Did all this stuff work? Am I rooted? Here’s how to tell.
So you just went through a bunch of instructions you didn’t fully understand, or downloaded some program to your computer and let it run, and your phone is supposed to be rooted. (And yes, naysayers, this is more common than you think — not everyone lives and breathes this stuff.) How can you be sure it worked?
Because the people who make our phones (most of them, anyway) don’t want us to be able to root them it’s not as easy as installing an app from Google Play, and sometimes it doesn’t work out like it should. You’ll need to verify that it worked — and is working properly — before you use root to do whatever it is you wanted to do with it. Thankfully, that’s pretty easy to do.
Look in your app drawer for a program that controls root access.

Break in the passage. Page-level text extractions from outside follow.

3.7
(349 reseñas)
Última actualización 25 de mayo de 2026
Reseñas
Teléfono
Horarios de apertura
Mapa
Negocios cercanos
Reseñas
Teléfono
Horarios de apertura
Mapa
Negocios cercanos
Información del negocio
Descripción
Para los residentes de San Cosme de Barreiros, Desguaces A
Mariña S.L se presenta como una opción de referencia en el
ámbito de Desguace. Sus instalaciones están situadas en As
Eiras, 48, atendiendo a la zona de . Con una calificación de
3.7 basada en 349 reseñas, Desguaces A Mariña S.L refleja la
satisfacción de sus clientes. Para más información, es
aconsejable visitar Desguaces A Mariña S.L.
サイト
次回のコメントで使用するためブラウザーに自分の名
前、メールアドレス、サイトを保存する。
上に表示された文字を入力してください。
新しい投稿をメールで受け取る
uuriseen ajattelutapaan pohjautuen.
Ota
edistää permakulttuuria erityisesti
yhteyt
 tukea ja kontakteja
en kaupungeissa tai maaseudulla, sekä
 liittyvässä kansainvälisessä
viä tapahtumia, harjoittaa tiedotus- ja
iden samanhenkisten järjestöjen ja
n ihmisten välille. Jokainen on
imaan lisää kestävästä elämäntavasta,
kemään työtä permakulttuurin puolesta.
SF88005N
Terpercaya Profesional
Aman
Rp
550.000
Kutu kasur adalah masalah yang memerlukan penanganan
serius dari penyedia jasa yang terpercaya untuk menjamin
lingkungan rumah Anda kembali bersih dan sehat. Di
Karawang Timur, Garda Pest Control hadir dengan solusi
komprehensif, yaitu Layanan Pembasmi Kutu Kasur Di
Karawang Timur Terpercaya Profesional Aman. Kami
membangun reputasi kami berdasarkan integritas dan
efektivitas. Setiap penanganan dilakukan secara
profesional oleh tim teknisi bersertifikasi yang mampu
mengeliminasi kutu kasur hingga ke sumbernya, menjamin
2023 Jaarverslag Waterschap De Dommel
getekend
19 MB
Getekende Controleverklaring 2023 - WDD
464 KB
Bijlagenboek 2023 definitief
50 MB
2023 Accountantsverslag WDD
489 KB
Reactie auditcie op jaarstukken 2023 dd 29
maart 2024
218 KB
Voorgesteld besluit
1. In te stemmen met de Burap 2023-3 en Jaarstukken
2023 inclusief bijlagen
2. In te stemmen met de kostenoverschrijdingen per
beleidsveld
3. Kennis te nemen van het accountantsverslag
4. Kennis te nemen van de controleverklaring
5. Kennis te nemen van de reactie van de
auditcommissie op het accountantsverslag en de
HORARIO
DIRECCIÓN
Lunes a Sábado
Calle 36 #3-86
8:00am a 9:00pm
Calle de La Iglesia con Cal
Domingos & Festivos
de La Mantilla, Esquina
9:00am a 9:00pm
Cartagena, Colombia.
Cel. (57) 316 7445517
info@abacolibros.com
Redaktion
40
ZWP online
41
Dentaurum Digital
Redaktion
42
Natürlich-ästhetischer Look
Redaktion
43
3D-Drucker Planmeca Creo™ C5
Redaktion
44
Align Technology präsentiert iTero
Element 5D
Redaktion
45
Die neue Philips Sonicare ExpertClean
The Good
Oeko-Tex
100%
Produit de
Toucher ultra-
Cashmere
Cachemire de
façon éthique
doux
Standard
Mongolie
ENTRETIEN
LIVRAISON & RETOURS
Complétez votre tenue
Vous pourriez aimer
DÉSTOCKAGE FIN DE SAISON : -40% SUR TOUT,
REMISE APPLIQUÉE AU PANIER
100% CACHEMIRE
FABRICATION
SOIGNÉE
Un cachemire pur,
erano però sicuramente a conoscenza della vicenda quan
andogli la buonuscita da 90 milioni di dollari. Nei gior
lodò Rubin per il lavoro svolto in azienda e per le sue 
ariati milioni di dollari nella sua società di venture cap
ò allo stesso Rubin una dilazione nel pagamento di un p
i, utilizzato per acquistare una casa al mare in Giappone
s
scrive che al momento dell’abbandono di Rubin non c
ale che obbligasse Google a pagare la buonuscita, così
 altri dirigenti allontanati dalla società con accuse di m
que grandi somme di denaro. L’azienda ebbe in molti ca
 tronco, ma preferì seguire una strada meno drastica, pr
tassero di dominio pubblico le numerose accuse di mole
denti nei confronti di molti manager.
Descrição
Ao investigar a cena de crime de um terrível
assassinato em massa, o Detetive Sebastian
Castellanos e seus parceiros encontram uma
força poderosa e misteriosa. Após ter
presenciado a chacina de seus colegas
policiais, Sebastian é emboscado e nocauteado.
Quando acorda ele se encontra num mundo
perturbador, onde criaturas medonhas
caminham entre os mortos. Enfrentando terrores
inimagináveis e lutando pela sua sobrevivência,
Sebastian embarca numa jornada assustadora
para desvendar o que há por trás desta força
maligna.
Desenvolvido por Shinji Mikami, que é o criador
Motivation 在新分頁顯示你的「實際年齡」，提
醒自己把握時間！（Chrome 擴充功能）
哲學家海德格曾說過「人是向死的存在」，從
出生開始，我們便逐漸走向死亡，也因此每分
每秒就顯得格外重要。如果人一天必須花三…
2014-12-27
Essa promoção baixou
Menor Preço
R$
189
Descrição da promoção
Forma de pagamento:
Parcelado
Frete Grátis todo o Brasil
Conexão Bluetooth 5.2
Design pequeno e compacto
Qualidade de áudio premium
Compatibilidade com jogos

There are several good ones, and most root methods install one during the process. If you don’t see one and you did get root permissions, you should install one right away. If the app is there and present, open it and make sure it tells you everything is A-OK.
Install a root checker app from Google Play. Open it and follow the instructions, and it will tell you if your phone is rooted or not.
Go old school and use a terminal. Any terminal app from the Play Store will work, and all you need to do is open it and enter the word “su” (without the quotes) and hit return. You might get a dialog asking you to allow the terminal app to run as root (that’s what you’re doing when you enter su) from a root control app. That’s a good thing. In any case, if your login prompt changes from $ to #, you are the super user. You can even do this via ADB from your computer.
No matter how you check, make sure that you have something watching so that apps can’t do root “stuff” without your permission. Any good root method will include something like the SuperSU app to act as a watchdog. If you are rooted and don’t have an app that monitors root access, ask for support from the folks who made the root method you used about it.
And as always, be careful. Using root permissions is a great way to ruin the software on your phone if you aren’t paying attention or do something without knowing what’s gonna happen. Read everything you can find on the internet, then look again and read some more before you break something.